Слово еще висит в воздухе: «Свинья!» Никогда прежде не ощущал он такой примитивной ярости. Он с радостью угостил бы юнца тем, чего тот заслуживает, — хорошей трепкой. Фразы, которых он всю свою жизнь избегал, вдруг начинают казаться ему правильными и справедливыми: «Преподай ему урок. Покажи его место». Так вот на что это похоже! — думает он. Вот что такое злоба!
Он пинает юнца с такой силой, что того перекатывает на бок. Поллукс! Ну и имечко!
Собака переступает, упирается лапами в тело мальчишки, продолжая безжалостно тянуть его за руку, раздирая на нем рубашку. Мальчишка пытается отпихнуть ее, но она не сдвигается с места.
— Йя, йя, йя, йя, йя! — голосит от боли мальчишка. — Убью!
Тут появляется Люси.
— Кэти! — приказывает она.
Собака бросает на нее косой взгляд, но не подчиняется.
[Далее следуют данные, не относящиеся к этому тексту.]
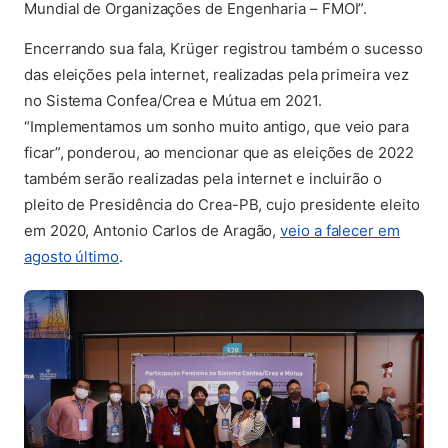
Mundial de Organizações de Engenharia – FMOI”.
Encerrando sua fala, Krüger registrou também o sucesso
das eleições pela internet, realizadas pela primeira vez
no Sistema Confea/Crea e Mútua em 2021.
“Implementamos um sonho muito antigo, que veio para
ficar”, ponderou, ao mencionar que as eleições de 2022
também serão realizadas pela internet e incluirão o
pleito de Presidência do Crea-PB, cujo presidente eleito
em 2020, Antonio Carlos de Aragão,
veio a falecer em
(abre em nova aba)
agosto último
.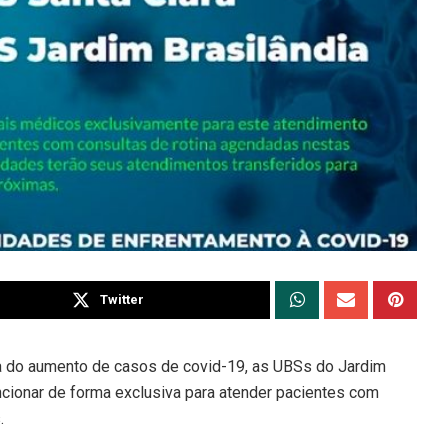
Twitter
 do aumento de casos de covid-19, as UBSs do Jardim
uncionar de forma exclusiva para atender pacientes com
.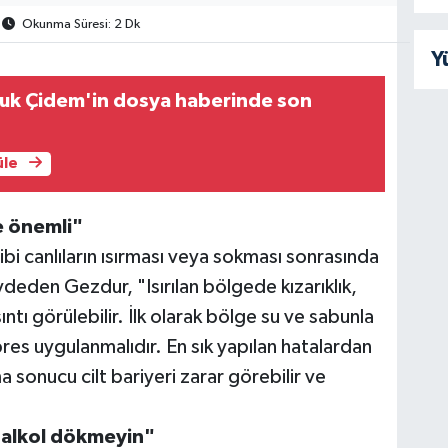
Okunma Süresi: 2 Dk
Y
ruk Çidem'in dosya haberinde son
üle
e önemli"
ibi canlıların ısırması veya sokması sonrasında
kaydeden Gezdur, "Isırılan bölgede kızarıklık,
ıntı görülebilir. İlk olarak bölge su ve sabunla
es uygulanmalıdır. En sık yapılan hatalardan
a sonucu cilt bariyeri zarar görebilir ve
 alkol dökmeyin"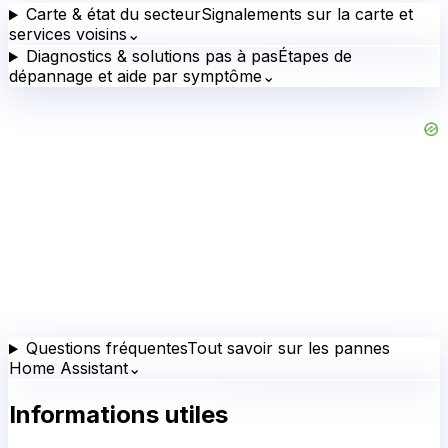
Carte & état du secteur
Signalements sur la carte et
services voisins
⌄
Diagnostics & solutions pas à pas
Étapes de
dépannage et aide par symptôme
⌄
Questions fréquentes
Tout savoir sur les pannes
Home Assistant
⌄
Informations utiles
Упав на колени, Люси тянет бульдожиху за ошейник, мягко и настойчиво повторяя ей что-то. Собака неохотно разжимает зубы.
— С тобой все в порядке? — спрашивает Люси.
Мальчишка стонет от боли. Из носа его текут сопли.
— Убью! — всхлипывает он. Похоже, он вот-вот заплачет.
Люси заворачивает его рукав. Видны глубокие отметины собачьих клыков, капли крови выступают на черной коже.
— Пойдем-ка, это надо промыть, — говорит Люси. Мальчишка, втягивая носом сопли и слезы, трясет головой.
На Люси один лишь пеньюар. Когда она встает, поясок пеньюара развязывается, обнажая ее грудь.
В последний раз он видел груди дочери, когда те были скромными розовыми бутончиками шестилетки. Ныне они тяжелы, округлы, белы почти как молоко. Повисает тишина. Он смотрит, мальчишка тоже, бесстыдно. Ярость вновь закипает в нем, застилая мглою глаза.
Люси отворачивается от них запахиваясь. Мальчишка одним быстрым движением вскакивает и отбегает за пределы досягаемости.